The National Center for Atmospheric Research notes “By the end of the century, many populated areas, including parts of the United States, could face readings in the range of -8 to -10, and much of the Mediterranean could fall to -15 to -20. Such readings would be almost unprecedented.”

For the record, the NCAR study merely models the IPCC’s “moderate” A1B scenario — atmospheric concentrations of CO2 around 520 ppm in 2050 and 700 in 2100. We’re currently on the A1F1 pathway, which would takes us to 1000 ppm by century’s end, but I’m sure with an aggressive program of energy R&D we could keep that to, say 900 ppm.

  • The UK Met Office came to a similar view four years ago in their analysis, projecting severe drought over 40% of the Earth’s habited landmass by century’s end (see “The Century of Drought“).

The projection of extended if not endless drought for the US Southwest has been studied a great deal:

The serious hydrological changes and impacts known to have occurred in both historic and prehistoric times over North America reflect large-scale changes in the climate system that can develop in a matter of years and, in the case of the more severe past megadroughts, persist for decades. Such hydrological changes fit the definition of abrupt change because they occur faster than the time scales needed for human and natural systems to adapt, leading to substantial disruptions in those systems. In the Southwest, for example, the models project a permanent drying by the mid-21st century that reaches the level of aridity seen in historical droughts, and a quarter of the projections may reach this level of aridity much earlier.

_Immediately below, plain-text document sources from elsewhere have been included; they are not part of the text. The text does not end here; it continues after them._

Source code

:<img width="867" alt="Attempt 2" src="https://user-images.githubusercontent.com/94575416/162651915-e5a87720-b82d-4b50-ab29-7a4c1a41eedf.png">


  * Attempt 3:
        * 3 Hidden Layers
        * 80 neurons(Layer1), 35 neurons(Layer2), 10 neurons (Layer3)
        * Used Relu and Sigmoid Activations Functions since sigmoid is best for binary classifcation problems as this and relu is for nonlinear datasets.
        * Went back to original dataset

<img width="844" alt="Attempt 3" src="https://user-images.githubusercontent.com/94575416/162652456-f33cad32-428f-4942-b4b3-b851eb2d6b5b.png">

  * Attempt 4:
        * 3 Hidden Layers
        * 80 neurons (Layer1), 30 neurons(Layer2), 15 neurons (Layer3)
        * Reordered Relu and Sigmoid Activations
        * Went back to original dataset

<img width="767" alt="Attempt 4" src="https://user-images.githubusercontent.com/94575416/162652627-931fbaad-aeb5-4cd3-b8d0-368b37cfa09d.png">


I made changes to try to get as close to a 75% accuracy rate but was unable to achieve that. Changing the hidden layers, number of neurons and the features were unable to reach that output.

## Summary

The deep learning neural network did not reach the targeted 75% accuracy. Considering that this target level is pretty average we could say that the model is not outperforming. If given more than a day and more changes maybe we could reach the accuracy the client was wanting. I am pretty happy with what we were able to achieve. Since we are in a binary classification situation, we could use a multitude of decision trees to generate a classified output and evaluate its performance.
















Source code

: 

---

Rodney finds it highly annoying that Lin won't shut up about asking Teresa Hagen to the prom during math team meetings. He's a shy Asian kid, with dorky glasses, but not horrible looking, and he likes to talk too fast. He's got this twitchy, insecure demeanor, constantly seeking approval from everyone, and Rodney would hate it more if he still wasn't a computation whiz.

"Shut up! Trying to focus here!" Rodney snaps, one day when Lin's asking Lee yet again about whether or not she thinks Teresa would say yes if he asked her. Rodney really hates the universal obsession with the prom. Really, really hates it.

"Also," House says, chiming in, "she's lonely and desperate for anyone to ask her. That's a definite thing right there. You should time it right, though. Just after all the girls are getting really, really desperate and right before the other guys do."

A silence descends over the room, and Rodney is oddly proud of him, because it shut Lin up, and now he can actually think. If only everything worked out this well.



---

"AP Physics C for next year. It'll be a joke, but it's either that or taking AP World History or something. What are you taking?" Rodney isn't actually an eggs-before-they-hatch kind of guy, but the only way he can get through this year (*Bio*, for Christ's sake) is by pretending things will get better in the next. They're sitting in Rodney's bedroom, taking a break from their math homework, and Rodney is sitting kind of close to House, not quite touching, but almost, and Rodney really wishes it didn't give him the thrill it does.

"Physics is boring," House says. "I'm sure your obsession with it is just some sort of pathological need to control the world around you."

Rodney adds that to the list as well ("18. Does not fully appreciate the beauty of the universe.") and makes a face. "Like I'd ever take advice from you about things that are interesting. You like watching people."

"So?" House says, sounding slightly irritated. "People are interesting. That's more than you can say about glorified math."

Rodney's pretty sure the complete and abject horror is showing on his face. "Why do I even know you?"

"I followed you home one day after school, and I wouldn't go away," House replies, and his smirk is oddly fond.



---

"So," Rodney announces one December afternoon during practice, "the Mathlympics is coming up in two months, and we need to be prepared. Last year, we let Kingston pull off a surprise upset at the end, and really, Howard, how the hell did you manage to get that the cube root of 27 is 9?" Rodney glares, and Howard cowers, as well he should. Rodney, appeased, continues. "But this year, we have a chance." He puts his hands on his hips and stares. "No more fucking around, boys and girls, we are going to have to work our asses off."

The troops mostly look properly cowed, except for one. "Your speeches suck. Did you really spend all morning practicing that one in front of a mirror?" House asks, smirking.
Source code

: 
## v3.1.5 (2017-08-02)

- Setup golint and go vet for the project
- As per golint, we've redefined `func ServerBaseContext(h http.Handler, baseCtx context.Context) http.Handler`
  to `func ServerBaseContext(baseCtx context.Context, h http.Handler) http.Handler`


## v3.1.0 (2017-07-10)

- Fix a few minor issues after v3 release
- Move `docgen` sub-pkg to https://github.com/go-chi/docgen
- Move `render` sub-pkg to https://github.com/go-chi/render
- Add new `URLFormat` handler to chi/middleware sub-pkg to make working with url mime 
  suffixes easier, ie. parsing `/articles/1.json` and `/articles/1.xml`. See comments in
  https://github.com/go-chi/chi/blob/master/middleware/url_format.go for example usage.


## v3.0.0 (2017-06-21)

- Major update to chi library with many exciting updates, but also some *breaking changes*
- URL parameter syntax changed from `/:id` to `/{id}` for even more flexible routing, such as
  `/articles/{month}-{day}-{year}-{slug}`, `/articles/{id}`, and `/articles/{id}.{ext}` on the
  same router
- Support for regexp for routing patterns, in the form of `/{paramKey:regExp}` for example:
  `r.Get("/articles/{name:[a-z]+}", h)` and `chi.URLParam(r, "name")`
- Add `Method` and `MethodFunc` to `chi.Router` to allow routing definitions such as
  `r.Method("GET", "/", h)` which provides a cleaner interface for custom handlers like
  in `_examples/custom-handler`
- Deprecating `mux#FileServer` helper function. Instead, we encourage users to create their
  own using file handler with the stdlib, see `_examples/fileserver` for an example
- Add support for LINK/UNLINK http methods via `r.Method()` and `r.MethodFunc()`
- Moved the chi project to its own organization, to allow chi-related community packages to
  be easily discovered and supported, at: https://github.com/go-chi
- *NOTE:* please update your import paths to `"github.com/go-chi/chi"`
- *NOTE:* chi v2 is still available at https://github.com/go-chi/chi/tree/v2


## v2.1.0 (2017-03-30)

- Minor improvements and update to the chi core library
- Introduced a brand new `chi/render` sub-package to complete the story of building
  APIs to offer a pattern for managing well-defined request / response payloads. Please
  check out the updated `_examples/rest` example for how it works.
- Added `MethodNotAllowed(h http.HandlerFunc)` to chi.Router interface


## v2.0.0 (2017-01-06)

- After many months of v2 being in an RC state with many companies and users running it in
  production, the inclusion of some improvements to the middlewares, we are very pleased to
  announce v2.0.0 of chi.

An unprecedented combination of heat plus decades of drought could be in store for the Southwest sometime this century, suggests new research from a University of Arizona-led team….

“The bottom line is, we could have a Medieval-style drought with even warmer temperatures,” [lead author Connie] Woodhouse said.

  • A new Environmental Research Letters article, “Characterizing changes in drought risk for the United States from climate change,” comes to a similar conclusion as the NCAR study, “Drought frequencies and uncertainties in their projection tend to increase considerably over time and show a strong worsening trend along higher greenhouse gas emissions scenarios, suggesting substantial benefits for greenhouse gas emissions reductions.” See especially Figure 4C.

That’s something for the adapters to plan for and the rest of the world to suffer through if we’re too greedy and ignorant to spend a small fraction of our wealth on mitigation to avoid it.

If you want to know what a serious dust storm looks like, the place to go is the canary in the coal mine for climate change — Australia.  Here’s an amazing video of ‘increased aeolian flux’ in Australia:

Here’s another incredible video of the great Sydney Dust Storm of September ‘09:

As NASA’s Earth Observatory described the superstorm:

A wall of dust stretched from northern Queensland to the southern tip of eastern Australia on the morning of Septembe
r 23, 2009, when the Moderate Resolution Imaging Spectroradiometer (MODIS) on NASA’s Terra satellite captured this image [see amazing photo below]. The dust is thick enough that the land beneath it is not visible. The storm, the worst in 70 years, led to canceled or delayed flights, traffic problems, and health issues, reported the Australian Broadcasting Corporation (ABC) News. The concentration of particles in the air reached 15,000 micrograms per cubic meter in New South Wales during the storm, said ABC News. A normal day sees a particle concentration 10-20 micrograms per cubic meter.

Something to look forward to — especially if the media keeps miscovering the story, telling the public there is nothing to worry about, until it is too late.